__GIVEN TEXT__.
One of the things I continue to notice is the viewpoint that single people are not missing out, but I contend that they are and that is kind of the point. Right at the heart of his chapter on singleness Paul says this:
This is what I mean, brothers: the appointed time has grown very short. From now on, let those who have wives live as though they had none, and those who mourn as though they were not mourning, and those who rejoice as though they were not rejoicing, and those who buy as though they had no goods, and those who deal with the world as though they had no dealings with it. For the present form of this world is passing away. (1 Corinthians 7:29-31)
Paul may be referring to a specific trial the Corinthians were facing but even if that is so I think he is projecting that crisis to the eschatological crisis. That is Christ is coming soon. In the light of eternity this life is short. We can then acknowledge that we will miss out on things now, but that is fine because we await an eternal reality and not simply a temporal fulfilment.
Singles do miss out. I love my nieces and nephews but I do not have children of my own, I miss out on that ‘joy’ (I know my nieces and nephews well enough to know that it is not always joy!). I don’t have a wife and a family and as such I don’t put down such strong roots, I don’t quite feel at home in life. But that is point, it is a constant reminder that I am not at home, ‘the appointed time has grown very short’. I do miss out on things but since this world is not all there is, that missing out points me to the hope of resurrection life (1 Corinthians 15).

Stored dataset items
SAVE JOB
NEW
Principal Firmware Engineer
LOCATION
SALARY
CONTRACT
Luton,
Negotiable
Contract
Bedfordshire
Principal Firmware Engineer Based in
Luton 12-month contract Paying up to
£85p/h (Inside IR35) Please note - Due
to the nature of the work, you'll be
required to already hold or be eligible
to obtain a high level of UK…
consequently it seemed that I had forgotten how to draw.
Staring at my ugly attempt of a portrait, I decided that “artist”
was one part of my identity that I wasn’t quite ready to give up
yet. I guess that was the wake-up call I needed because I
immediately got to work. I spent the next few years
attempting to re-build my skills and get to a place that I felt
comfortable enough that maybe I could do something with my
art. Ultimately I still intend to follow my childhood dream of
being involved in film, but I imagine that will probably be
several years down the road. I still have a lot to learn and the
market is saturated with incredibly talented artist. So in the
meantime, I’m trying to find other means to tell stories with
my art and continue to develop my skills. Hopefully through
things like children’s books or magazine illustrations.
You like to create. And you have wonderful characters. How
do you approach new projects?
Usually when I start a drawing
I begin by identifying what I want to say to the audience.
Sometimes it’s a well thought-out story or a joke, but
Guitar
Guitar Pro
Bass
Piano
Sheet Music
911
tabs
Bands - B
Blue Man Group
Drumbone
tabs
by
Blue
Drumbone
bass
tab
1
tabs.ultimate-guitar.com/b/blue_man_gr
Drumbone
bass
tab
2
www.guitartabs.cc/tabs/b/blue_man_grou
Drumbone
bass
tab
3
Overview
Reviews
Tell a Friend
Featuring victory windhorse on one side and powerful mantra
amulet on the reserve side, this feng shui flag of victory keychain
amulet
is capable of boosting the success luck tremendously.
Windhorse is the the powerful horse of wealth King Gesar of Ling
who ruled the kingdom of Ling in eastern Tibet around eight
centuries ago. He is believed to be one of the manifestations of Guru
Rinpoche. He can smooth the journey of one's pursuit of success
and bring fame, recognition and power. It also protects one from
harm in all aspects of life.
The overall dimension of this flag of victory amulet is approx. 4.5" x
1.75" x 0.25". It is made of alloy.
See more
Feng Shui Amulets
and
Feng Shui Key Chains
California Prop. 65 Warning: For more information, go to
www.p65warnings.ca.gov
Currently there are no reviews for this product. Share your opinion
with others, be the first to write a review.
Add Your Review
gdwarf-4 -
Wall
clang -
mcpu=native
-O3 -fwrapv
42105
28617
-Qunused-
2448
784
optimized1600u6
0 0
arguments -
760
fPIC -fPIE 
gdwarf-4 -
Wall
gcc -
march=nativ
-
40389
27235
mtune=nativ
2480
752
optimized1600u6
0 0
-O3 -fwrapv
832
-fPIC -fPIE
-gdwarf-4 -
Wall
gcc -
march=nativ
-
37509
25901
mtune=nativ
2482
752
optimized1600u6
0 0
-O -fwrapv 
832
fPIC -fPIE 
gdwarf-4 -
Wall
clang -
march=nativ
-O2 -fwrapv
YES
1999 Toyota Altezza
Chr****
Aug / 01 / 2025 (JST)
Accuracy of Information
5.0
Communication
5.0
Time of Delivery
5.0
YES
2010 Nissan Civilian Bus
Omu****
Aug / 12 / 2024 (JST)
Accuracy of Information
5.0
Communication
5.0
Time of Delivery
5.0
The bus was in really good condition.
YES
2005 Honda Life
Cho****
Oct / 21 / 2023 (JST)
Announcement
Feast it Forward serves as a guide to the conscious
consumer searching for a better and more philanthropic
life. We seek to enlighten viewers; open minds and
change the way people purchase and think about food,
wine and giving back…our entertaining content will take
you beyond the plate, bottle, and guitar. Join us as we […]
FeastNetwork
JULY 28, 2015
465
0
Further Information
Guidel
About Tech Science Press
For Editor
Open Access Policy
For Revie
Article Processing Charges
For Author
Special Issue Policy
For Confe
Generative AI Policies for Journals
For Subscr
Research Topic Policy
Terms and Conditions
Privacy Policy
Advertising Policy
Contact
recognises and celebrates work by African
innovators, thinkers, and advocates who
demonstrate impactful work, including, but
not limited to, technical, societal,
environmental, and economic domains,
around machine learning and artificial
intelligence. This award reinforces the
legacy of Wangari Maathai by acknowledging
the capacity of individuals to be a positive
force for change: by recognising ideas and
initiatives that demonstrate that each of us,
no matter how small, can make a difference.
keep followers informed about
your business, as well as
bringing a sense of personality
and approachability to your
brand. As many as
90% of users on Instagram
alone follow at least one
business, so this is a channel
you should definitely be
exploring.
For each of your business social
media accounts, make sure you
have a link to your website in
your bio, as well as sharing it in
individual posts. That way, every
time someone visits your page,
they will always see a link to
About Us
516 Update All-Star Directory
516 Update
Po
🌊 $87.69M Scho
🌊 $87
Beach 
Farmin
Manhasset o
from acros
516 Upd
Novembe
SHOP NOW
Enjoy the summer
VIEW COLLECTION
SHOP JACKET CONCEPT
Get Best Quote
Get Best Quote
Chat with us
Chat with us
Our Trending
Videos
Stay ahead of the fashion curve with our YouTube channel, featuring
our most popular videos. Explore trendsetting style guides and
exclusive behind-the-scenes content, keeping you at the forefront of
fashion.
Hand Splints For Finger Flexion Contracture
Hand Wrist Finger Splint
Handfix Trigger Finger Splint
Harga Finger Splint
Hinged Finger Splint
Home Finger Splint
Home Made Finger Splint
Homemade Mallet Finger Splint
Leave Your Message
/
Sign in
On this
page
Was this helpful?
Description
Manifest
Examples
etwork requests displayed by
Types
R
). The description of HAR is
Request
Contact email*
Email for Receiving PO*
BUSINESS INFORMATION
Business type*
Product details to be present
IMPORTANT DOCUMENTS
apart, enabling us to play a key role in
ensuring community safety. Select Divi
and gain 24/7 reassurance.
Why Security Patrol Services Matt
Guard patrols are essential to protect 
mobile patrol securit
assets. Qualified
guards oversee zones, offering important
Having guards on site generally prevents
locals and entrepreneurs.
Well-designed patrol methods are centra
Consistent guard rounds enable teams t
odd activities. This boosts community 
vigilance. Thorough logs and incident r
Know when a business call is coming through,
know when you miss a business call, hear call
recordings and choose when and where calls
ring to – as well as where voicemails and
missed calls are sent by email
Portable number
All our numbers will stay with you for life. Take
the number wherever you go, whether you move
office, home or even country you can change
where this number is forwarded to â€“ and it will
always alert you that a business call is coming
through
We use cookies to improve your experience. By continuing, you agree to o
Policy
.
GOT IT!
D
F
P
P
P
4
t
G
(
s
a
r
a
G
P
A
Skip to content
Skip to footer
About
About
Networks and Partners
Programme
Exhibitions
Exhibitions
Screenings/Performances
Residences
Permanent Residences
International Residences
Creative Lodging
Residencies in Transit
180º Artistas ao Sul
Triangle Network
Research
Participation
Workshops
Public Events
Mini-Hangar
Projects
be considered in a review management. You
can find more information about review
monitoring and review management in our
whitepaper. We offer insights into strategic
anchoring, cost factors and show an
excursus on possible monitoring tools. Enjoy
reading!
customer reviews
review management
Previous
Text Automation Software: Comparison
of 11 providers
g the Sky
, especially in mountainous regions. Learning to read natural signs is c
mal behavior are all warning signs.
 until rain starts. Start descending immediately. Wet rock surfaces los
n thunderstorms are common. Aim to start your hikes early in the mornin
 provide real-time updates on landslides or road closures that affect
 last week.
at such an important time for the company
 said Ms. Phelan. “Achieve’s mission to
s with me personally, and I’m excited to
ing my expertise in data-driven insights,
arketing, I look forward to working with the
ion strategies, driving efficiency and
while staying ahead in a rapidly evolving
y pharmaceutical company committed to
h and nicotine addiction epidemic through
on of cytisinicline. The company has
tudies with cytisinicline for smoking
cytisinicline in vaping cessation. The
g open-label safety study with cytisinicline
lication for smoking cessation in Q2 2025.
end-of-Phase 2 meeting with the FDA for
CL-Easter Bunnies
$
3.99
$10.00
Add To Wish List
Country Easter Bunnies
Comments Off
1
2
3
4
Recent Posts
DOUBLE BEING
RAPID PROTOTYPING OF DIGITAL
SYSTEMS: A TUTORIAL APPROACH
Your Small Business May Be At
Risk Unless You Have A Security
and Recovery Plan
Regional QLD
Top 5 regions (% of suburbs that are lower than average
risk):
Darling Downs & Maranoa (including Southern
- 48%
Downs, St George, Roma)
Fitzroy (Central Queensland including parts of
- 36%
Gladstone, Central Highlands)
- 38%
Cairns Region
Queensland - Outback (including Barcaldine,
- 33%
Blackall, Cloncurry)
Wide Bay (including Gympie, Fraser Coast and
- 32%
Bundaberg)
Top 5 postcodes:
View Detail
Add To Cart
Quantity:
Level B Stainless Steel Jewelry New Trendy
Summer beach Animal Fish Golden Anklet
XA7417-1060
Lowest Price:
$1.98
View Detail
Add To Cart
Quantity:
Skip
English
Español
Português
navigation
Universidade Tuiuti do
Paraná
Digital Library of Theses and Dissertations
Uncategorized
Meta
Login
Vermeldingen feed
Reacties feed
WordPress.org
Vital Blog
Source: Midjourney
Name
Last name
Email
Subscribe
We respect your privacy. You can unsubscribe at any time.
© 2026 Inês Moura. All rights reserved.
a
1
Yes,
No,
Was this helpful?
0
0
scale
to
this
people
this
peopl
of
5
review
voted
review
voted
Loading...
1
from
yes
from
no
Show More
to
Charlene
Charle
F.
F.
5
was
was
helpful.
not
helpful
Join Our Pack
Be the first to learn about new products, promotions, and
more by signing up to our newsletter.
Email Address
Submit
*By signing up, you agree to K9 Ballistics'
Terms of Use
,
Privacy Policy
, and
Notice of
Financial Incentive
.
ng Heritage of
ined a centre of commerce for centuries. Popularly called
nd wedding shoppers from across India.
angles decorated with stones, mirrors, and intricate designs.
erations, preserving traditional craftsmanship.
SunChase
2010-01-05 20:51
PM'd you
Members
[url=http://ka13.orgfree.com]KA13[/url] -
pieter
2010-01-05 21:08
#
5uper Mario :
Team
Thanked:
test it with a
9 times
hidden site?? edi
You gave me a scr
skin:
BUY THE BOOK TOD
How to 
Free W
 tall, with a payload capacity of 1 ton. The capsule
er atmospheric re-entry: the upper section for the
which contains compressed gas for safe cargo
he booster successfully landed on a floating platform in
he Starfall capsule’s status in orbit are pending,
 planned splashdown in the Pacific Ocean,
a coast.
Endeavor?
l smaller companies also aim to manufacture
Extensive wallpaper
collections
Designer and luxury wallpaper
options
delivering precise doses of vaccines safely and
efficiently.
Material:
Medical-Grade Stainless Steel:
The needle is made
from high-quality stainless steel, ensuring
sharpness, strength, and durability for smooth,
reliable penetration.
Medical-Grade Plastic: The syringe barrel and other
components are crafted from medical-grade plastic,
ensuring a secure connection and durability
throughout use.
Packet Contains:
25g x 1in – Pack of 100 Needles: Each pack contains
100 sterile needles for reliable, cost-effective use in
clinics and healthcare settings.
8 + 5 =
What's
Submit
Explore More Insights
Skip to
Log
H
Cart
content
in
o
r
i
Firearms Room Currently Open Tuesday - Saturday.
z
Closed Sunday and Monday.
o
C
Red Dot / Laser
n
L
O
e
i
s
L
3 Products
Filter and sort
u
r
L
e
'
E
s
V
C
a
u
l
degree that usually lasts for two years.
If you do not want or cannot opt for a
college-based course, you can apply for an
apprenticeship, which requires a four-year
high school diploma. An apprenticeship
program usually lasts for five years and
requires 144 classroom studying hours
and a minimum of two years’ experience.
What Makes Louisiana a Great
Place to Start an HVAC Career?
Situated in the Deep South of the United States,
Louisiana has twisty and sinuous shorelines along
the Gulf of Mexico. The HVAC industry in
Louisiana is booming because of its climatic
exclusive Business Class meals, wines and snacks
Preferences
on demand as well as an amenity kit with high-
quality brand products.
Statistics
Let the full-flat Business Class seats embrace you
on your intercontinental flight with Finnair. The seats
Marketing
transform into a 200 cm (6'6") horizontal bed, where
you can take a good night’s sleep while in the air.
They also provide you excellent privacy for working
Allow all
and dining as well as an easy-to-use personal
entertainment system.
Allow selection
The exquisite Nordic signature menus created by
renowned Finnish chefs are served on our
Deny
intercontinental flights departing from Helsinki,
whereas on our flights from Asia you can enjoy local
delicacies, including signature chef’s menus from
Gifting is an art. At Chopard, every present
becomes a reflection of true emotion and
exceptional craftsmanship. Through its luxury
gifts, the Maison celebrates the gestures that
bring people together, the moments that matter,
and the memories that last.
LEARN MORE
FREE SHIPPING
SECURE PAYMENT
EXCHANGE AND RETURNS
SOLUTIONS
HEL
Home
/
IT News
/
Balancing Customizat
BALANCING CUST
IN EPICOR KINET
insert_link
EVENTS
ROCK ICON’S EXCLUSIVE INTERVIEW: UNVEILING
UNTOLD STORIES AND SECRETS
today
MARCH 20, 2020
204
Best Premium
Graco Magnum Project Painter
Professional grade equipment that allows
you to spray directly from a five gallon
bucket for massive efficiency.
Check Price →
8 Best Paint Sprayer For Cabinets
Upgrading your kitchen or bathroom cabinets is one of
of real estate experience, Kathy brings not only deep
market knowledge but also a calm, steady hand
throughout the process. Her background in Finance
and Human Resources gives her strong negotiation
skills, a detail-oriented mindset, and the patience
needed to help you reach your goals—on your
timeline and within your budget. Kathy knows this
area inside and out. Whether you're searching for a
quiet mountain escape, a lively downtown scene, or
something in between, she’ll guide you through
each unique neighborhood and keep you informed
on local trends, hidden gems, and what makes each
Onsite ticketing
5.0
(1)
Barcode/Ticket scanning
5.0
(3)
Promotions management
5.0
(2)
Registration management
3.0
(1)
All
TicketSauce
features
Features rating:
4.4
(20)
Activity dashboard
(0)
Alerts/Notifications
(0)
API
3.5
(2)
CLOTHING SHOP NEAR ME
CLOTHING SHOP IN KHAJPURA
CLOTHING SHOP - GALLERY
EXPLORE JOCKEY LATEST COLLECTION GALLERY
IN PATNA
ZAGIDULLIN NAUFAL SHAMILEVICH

__STUDY QUESTIONS__.
1 > In the passage Paul quotes in the text on singleness, list each group of people he tells to live "as though" something were not so.
2 > Carry on the text on singleness, starting after its last sentence.

__NUMBERED ANSWERS__.
1 >
- Those who have wives
- Those who mourn
- Those who rejoice
- Those who buy
- Those who deal with the world

2 >
One of the roles that single people can play in the church is that as they realize what they do miss out on and yet continue in their faithful following of Christ. They can teach the whole church, fidelity to Christ in this situation points us to the fact that we can miss out, because our hope is not now, but to come.
It strikes me that this is all part of something far deeper that we need to grasp, of which I have written before. The desire to declare that singleness is not missing out, is a desire to explain how Paul can call something ‘good’. However, something can be good and hard. We would never deny that marriage can be hard, but that does not mean that it is not good. In this life suffering and hardship can be good, after all is that not the center of our faith? Do we not praise God for the suffering of Christ which brought us life?
This is not to say there aren’t great joys and benefits in the single life, as Paul goes on to explain. But singles do miss out, as do those who marry, they miss out on the benefits of singleness. But missing out combined with faithful endurance is good because it is life lived in hope and an implicit acknowledgement that “…the present form of this world is passing away.”